### EXTRACTED ENTRIES
---+---

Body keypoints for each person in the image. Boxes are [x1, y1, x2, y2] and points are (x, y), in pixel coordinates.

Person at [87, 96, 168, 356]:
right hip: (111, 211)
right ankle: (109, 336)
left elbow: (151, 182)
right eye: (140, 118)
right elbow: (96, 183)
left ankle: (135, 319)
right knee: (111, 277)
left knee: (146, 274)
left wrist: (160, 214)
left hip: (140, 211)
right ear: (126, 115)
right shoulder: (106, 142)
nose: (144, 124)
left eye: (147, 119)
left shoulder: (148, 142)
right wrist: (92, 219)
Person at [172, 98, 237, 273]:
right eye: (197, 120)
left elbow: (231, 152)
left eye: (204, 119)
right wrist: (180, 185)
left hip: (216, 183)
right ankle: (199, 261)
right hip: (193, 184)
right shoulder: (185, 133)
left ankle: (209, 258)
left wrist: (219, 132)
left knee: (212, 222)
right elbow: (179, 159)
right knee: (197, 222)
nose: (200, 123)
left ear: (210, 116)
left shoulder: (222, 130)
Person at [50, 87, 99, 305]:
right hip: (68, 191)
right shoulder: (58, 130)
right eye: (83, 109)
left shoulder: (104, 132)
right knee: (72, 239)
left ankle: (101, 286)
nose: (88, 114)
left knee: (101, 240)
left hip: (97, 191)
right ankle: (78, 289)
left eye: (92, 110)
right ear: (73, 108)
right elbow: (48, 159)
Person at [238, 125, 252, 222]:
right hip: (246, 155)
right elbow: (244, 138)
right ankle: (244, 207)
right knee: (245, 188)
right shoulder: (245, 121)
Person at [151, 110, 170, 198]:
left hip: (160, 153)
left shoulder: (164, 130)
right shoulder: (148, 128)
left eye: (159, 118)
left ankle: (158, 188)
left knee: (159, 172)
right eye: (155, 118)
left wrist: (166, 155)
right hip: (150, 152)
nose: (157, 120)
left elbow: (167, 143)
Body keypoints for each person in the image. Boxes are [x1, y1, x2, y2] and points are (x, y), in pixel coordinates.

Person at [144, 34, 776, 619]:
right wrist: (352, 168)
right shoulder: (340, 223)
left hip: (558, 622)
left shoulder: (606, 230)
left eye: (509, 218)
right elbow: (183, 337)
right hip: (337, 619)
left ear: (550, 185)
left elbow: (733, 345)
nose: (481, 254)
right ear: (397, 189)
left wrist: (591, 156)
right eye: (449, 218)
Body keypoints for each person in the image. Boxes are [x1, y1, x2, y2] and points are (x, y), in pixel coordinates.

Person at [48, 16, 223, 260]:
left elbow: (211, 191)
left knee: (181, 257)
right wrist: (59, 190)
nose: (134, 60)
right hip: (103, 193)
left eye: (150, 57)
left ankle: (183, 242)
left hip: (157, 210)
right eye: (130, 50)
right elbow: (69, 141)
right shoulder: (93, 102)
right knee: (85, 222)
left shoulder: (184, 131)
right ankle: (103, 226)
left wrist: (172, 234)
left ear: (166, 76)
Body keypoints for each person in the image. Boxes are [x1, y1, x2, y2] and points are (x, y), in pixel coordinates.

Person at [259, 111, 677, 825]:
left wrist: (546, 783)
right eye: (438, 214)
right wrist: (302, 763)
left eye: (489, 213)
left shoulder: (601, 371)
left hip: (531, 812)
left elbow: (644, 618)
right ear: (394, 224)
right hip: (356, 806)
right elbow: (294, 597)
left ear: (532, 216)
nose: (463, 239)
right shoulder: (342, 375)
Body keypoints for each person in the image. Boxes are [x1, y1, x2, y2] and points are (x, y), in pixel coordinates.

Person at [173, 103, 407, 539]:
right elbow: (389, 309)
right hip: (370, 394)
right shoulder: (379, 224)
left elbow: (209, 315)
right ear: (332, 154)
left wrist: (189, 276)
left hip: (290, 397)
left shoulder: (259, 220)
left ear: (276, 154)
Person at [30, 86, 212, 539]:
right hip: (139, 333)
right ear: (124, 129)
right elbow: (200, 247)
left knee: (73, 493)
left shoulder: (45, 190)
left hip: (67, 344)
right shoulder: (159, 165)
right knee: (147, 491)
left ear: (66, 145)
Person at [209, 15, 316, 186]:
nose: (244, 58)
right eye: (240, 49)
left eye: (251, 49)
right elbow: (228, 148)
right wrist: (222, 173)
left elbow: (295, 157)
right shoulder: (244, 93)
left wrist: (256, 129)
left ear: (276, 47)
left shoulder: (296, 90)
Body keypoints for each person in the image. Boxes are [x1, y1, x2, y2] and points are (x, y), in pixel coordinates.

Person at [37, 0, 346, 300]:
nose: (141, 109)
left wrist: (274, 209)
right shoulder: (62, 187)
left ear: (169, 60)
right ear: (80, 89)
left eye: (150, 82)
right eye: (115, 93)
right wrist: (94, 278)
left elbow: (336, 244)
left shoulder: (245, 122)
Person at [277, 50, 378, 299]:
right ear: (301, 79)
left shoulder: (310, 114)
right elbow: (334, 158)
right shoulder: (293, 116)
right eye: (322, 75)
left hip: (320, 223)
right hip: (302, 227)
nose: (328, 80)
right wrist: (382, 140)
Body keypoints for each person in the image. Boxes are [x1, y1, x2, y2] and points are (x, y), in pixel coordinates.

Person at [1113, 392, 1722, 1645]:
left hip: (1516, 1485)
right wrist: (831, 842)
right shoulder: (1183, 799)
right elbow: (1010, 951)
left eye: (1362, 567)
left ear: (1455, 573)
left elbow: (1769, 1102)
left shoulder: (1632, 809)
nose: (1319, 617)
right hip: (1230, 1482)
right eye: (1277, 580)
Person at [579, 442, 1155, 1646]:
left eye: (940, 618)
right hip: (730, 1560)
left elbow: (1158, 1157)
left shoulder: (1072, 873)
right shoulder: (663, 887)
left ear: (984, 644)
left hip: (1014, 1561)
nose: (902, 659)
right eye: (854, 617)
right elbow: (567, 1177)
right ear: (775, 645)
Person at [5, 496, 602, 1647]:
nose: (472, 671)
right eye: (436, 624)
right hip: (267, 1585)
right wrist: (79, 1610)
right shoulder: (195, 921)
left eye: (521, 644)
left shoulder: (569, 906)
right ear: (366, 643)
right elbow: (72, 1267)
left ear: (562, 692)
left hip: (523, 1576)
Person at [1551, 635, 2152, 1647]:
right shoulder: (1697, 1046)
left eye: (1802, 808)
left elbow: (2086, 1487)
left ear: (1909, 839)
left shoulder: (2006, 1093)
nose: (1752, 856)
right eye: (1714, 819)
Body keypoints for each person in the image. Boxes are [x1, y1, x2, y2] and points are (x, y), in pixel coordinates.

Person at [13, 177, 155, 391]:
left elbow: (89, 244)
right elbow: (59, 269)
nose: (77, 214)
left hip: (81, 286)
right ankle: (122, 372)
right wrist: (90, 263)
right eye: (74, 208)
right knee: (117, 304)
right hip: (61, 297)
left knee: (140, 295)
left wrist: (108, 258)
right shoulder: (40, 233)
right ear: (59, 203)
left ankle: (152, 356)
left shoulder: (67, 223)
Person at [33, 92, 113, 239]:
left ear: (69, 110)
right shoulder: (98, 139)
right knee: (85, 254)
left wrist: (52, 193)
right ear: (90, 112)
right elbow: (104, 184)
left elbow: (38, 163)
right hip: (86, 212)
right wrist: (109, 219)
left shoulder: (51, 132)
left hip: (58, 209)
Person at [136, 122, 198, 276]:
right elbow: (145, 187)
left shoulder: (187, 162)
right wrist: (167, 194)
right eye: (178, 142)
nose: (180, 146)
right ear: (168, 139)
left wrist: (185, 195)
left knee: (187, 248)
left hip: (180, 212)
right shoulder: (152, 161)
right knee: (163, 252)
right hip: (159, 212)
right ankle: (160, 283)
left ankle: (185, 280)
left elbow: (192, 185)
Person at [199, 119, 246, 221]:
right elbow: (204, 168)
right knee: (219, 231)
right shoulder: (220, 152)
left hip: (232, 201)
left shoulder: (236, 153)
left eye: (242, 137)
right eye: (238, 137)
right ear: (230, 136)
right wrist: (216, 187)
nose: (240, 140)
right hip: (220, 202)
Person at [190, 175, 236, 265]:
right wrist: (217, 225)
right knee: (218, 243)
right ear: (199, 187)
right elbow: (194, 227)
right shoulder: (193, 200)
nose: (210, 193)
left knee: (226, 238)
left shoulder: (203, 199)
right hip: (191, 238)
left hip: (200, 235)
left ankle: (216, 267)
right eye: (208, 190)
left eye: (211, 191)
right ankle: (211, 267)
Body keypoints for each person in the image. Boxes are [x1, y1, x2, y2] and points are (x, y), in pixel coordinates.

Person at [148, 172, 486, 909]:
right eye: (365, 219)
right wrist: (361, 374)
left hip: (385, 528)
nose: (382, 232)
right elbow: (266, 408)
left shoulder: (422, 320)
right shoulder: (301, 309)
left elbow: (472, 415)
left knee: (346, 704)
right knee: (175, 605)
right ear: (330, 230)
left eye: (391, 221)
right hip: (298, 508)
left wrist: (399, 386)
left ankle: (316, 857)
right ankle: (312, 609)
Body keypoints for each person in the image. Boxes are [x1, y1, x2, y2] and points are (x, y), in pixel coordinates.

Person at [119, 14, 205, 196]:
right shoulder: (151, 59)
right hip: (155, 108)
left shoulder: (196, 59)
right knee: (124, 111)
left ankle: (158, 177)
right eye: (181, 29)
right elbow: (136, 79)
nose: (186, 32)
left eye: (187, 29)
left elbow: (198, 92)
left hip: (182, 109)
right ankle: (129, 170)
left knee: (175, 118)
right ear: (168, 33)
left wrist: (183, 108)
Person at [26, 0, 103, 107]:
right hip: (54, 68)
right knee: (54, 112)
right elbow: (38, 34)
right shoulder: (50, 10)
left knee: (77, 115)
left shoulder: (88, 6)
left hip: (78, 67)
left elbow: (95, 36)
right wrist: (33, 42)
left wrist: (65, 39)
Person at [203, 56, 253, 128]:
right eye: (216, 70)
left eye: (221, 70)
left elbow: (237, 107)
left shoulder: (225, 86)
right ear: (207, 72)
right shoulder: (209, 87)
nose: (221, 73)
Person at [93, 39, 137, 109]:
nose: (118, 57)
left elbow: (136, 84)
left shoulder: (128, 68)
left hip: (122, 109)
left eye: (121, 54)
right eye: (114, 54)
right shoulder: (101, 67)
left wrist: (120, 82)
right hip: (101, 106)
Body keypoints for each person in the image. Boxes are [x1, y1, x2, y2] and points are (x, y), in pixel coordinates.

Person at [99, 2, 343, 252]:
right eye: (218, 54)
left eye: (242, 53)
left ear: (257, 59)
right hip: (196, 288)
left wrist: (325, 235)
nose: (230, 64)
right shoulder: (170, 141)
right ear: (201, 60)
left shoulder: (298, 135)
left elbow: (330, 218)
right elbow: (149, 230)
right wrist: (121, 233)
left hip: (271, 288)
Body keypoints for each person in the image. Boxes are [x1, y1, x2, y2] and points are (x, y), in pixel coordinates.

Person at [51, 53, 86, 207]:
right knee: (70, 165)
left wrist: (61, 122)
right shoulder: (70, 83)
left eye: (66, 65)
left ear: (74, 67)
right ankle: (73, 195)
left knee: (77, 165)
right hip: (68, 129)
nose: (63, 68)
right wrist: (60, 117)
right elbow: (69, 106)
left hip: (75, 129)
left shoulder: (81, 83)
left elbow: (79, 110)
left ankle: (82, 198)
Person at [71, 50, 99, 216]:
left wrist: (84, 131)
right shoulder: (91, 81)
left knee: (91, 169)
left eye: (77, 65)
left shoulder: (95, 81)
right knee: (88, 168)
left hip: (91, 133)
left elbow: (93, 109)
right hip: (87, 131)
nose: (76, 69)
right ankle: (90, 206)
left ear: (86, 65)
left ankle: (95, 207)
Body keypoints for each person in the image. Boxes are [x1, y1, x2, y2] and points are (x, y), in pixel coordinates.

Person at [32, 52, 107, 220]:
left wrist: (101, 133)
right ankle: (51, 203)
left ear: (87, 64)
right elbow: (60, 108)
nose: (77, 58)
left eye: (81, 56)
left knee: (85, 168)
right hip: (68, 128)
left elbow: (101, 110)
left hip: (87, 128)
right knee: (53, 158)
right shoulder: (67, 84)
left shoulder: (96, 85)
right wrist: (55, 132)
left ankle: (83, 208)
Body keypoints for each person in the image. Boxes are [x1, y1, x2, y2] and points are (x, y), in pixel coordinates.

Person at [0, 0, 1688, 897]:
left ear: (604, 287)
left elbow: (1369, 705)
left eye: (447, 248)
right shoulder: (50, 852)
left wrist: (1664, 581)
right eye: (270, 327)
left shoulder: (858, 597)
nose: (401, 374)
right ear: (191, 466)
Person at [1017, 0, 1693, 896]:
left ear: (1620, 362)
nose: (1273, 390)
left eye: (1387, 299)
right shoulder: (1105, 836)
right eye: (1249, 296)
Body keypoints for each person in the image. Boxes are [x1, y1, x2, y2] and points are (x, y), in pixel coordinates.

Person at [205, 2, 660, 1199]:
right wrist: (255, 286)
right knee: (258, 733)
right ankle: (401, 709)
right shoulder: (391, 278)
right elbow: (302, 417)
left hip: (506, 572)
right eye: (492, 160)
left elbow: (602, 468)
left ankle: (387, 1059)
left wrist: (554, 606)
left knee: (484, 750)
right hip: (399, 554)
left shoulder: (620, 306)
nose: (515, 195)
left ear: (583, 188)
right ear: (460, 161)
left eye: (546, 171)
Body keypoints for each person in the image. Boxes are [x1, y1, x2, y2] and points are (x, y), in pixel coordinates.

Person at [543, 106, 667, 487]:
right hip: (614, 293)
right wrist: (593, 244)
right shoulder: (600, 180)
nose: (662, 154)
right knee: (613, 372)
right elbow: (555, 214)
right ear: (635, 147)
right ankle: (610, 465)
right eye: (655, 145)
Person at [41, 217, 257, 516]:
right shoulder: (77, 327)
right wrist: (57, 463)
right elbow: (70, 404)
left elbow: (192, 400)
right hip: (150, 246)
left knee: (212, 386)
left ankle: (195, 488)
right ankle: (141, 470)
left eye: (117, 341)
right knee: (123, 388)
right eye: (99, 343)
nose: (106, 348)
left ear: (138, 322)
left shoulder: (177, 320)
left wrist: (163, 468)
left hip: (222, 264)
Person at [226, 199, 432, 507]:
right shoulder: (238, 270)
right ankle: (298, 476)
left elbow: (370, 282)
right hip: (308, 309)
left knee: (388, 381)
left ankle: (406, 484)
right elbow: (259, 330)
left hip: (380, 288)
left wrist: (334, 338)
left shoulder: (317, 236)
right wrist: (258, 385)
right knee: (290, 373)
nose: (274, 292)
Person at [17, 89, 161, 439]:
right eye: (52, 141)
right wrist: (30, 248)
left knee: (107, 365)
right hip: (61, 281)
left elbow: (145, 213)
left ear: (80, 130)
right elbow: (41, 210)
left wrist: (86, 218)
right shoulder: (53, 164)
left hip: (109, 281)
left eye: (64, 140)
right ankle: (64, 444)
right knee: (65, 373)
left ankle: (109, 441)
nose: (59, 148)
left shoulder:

---+---

### ASSIGNMENT
From the records above, give again exactly the lines running from the line with "right wrist: (94, 278)" to the line with "right hip: (267, 1585)", inclusive.

### RESPONSE TO THE EXERCISE
right wrist: (94, 278)
left elbow: (336, 244)
left shoulder: (245, 122)
Person at [277, 50, 378, 299]:
right ear: (301, 79)
left shoulder: (310, 114)
right elbow: (334, 158)
right shoulder: (293, 116)
right eye: (322, 75)
left hip: (320, 223)
right hip: (302, 227)
nose: (328, 80)
right wrist: (382, 140)
Body keypoints for each person in the image. Boxes are [x1, y1, x2, y2] and points are (x, y), in pixel coordinates.

Person at [1113, 392, 1722, 1645]:
left hip: (1516, 1485)
right wrist: (831, 842)
right shoulder: (1183, 799)
right elbow: (1010, 951)
left eye: (1362, 567)
left ear: (1455, 573)
left elbow: (1769, 1102)
left shoulder: (1632, 809)
nose: (1319, 617)
right hip: (1230, 1482)
right eye: (1277, 580)
Person at [579, 442, 1155, 1646]:
left eye: (940, 618)
right hip: (730, 1560)
left elbow: (1158, 1157)
left shoulder: (1072, 873)
right shoulder: (663, 887)
left ear: (984, 644)
left hip: (1014, 1561)
nose: (902, 659)
right eye: (854, 617)
right elbow: (567, 1177)
right ear: (775, 645)
Person at [5, 496, 602, 1647]:
nose: (472, 671)
right eye: (436, 624)
right hip: (267, 1585)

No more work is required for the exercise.